§ Text for analysis
▽
- Genre: Sitcom
- Created by: Richard Waring
- Starring: Wendy Craig; Richard Coleman; Robin Davies; David Parfitt; Maxine Gordon; Valerie Lush; Charlotte Mitchell; Tony Britton;
- Country of origin: United Kingdom
- Original language: English
- No. of series: 4
- No. of episodes: 26

Production
- Running time: 30 minutes
- Production company: Thames Television

Original release
- Network: ITV
- Release: 1 May 1974 – 11 February 1976

Related
- ...And Mother Makes Three

= ...And Mother Makes Five =

...And Mother Makes Five is a British sitcom that aired on ITV from 1 May 1974 to 11 February 1976. Starring Wendy Craig, it is the sequel of ...And Mother Makes Three and aired for four series. It was written by Richard Waring, Brian Cooke and Johnnie Mortimer. Craig also wrote thirteen of the episodes under the pseudonym Jonathan Marr, including the whole of series two. It was made for the ITV network by Thames Television.
△
§ Raw data
▽
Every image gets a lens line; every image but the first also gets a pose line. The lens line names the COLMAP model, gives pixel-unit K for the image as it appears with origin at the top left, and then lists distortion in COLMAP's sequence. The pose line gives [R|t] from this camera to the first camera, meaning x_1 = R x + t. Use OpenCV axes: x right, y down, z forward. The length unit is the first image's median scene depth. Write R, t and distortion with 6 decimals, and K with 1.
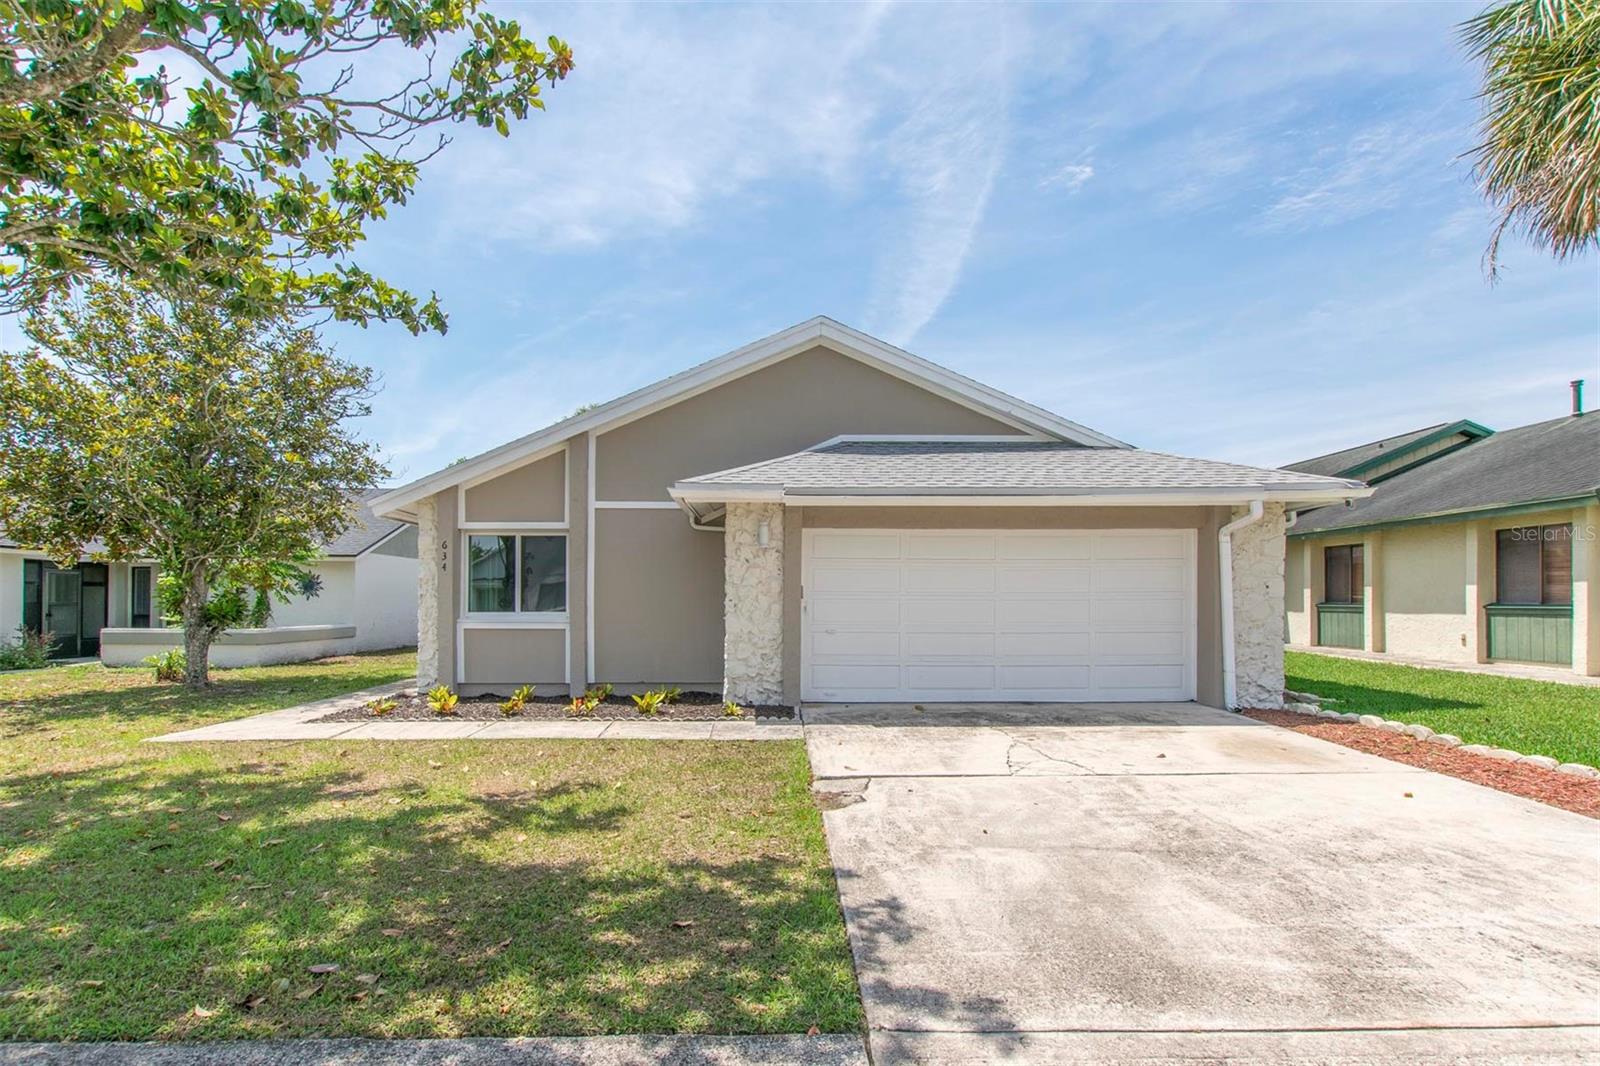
△
▽
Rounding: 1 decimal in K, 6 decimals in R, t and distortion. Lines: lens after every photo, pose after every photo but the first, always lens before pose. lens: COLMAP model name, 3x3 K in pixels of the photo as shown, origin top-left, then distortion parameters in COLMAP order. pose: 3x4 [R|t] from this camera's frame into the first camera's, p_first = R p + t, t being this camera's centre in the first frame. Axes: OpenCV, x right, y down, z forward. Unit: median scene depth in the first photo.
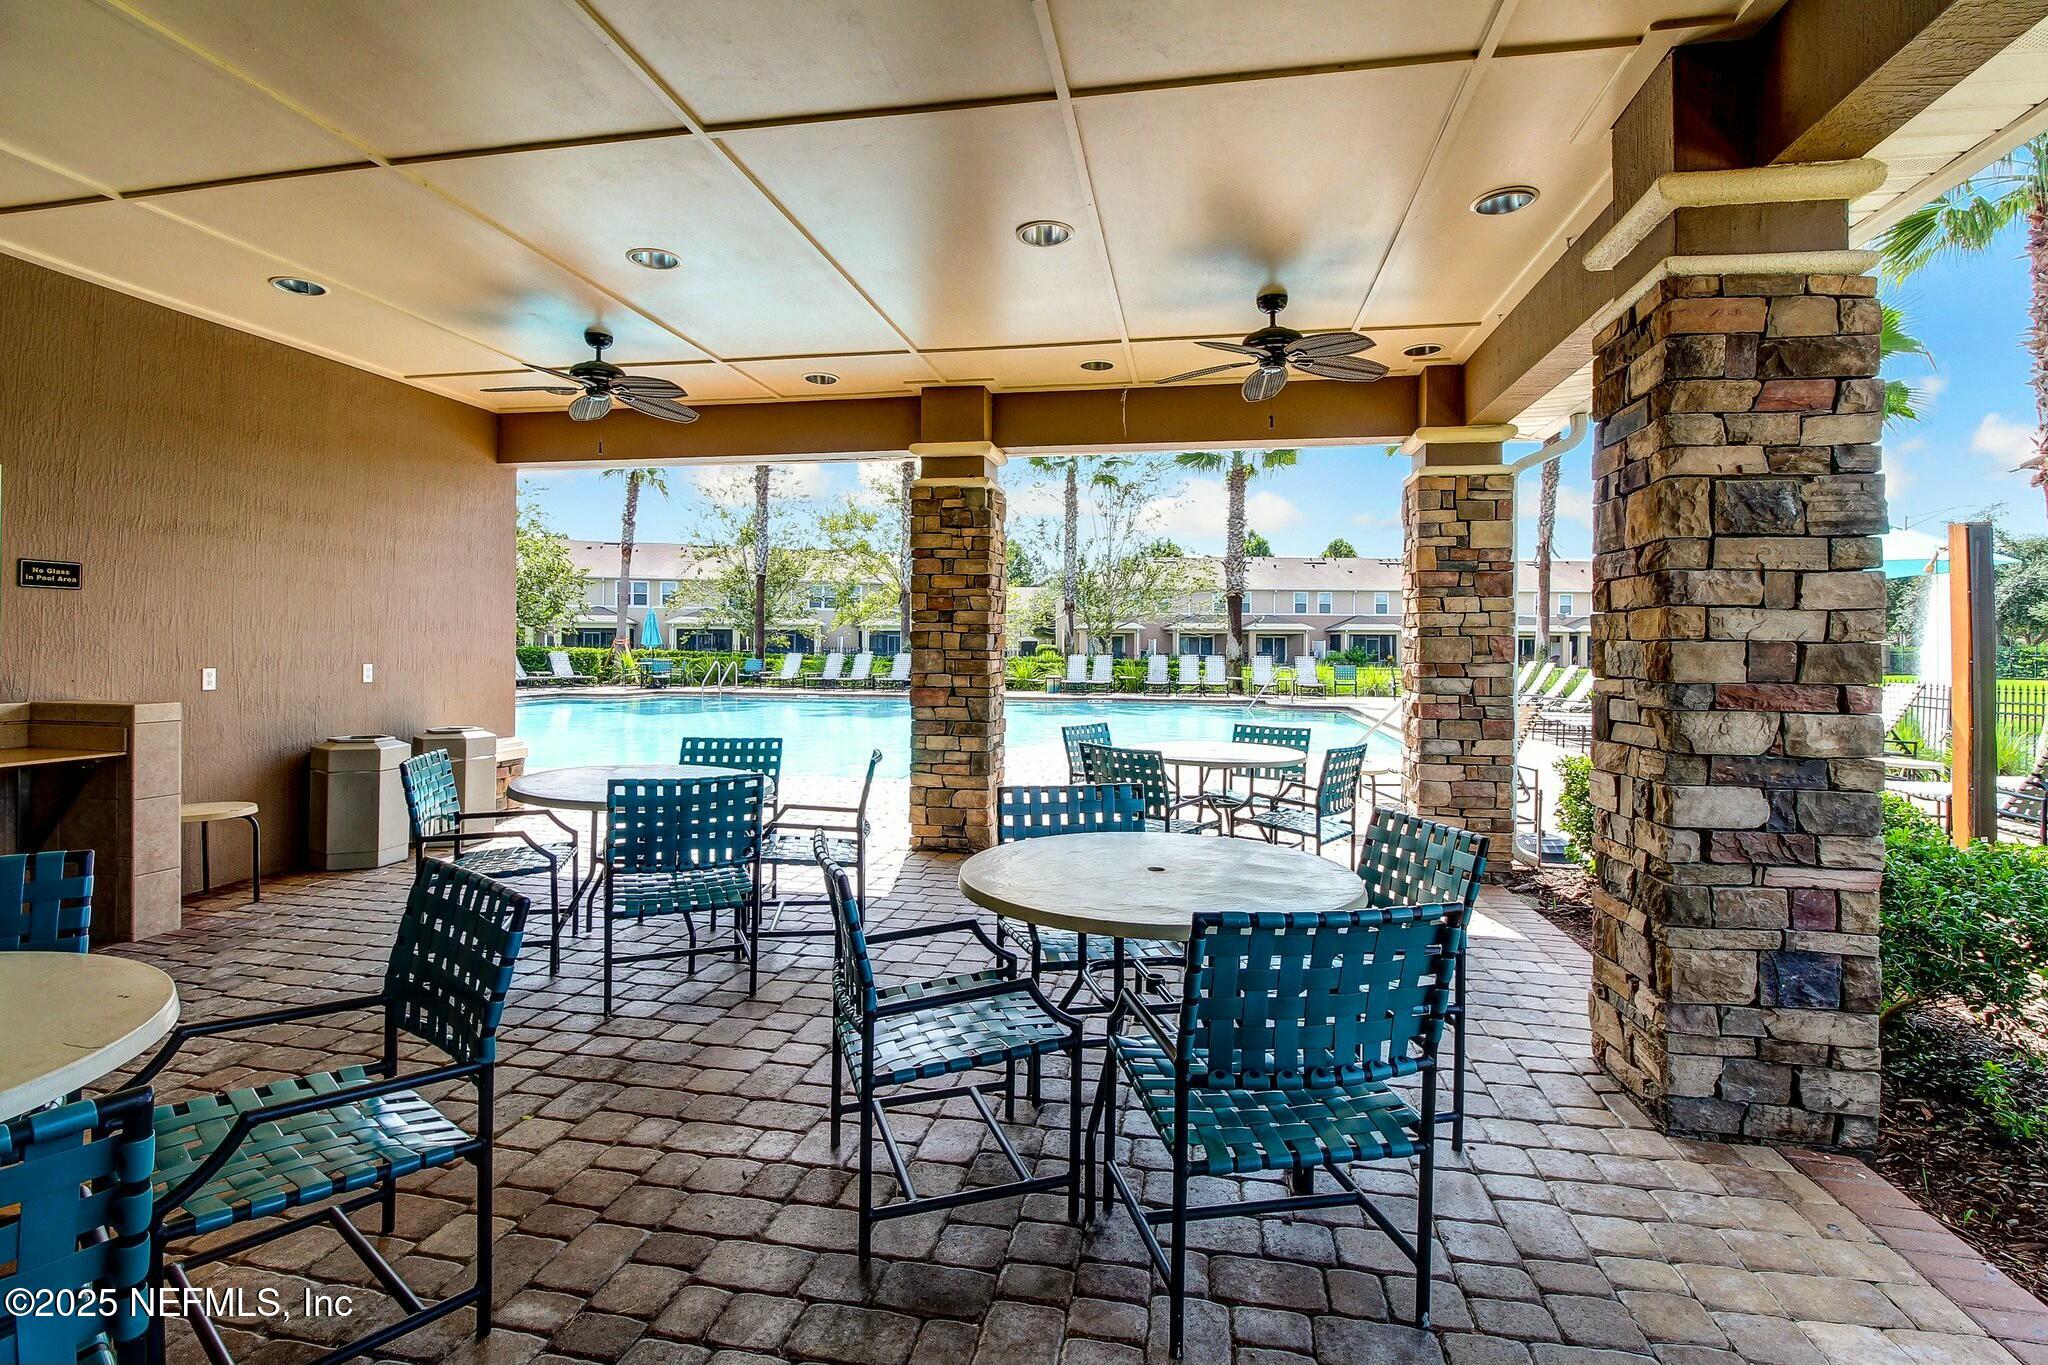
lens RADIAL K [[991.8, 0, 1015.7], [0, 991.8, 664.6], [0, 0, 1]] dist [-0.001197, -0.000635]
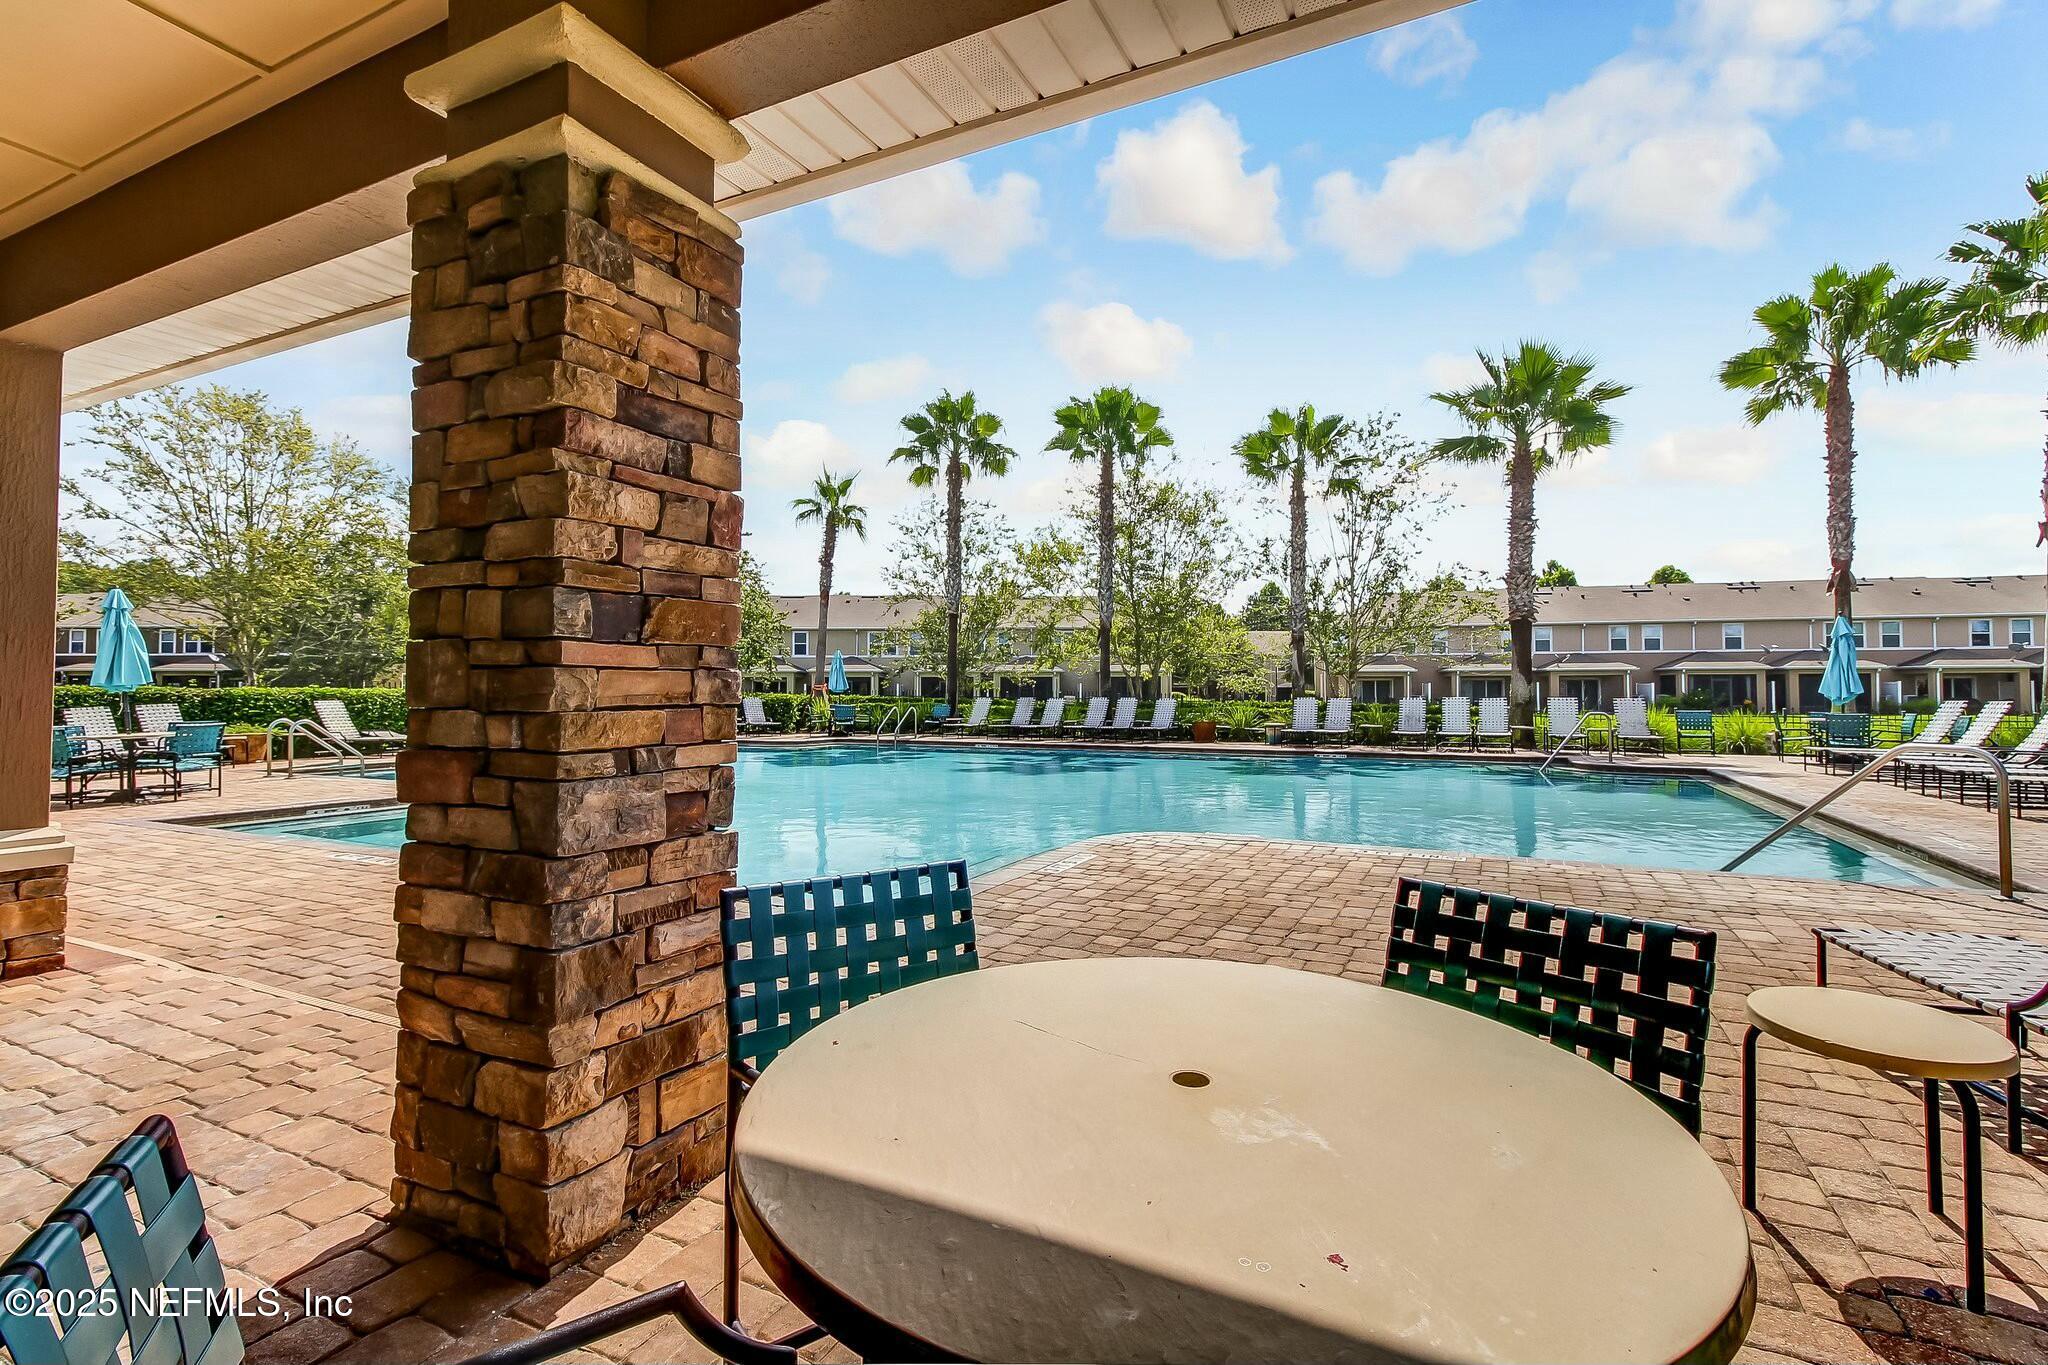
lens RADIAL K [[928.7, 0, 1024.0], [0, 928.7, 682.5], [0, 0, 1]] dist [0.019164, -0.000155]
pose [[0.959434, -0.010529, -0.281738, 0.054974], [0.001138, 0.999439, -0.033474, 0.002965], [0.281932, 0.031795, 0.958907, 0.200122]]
△
§ Your tasks
- a) Copy the stretch of the sitcom text from "Original release" through "by Thames Television.".
- b) Carry on the text about the sitcom ...And Mother Makes Five from the point where it ends.
The records play no part in what comes next.

§ Responses to the tasks
- a)
Original release
- Network: ITV
- Release: 1 May 1974 – 11 February 1976

Related
- ...And Mother Makes Three

= ...And Mother Makes Five =

...And Mother Makes Five is a British sitcom that aired on ITV from 1 May 1974 to 11 February 1976. Starring Wendy Craig, it is the sequel of ...And Mother Makes Three and aired for four series. It was written by Richard Waring, Brian Cooke and Johnnie Mortimer. Craig also wrote thirteen of the episodes under the pseudonym Jonathan Marr, including the whole of series two. It was made for the ITV network by Thames Television.

- b)
==Background==
This sitcom was the follow-up to ...And Mother Makes Three, which had finished in June 1973. The final series had seen Sally Harrison, a widowed mother of two sons, marrying antique bookseller David Redway, the divorced father of one daughter. The two families then became one. The two sitcoms had almost exactly the same cast, though Miriam Mann had been replaced by Maxine Gordon in the role of Jane Redway.

==Cast==
- Wendy Craig - Sally Redway (formerly Harrison)
- Richard Coleman - David Redway
- Robin Davies - Simon Harrison
- David Parfitt - Peter Harrison
- Maxine Gordon - Jane Redway
- Valerie Lush - Auntie (Florence Massey)
- Charlotte Mitchell - Monica Spicer
- Tony Britton - Joss Spicer
- Gwen Nelson - Sally's Mum
- Patricia Routledge - Mrs. Fletcher
- Julian Somers - Mr. Turnbull

==Plot==
...And Mother Makes Five is similar to ...And Mother Makes Three with domestic problems being the centre of the programme. The children are now older, but as troublesome as before. There are new characters in the form of Joss and Monica Spicer, and Mrs Fletcher.

==Episodes==

===Series One (1974)===
1. "Where Our Caravan Is Resting" (1 May 1974)
2. "The Matter of Tiny Feet" (8 May 1974)
3. "Seed of Suspicion" (15 May 1974)
4. "To the Aid of the Party" (22 May 1974)
5. "Wish You Were There" (29 May 1974)
6. "If I Can Help Somebody" (5 June 1974)
7. "Fair Exchange" (12 June 1974)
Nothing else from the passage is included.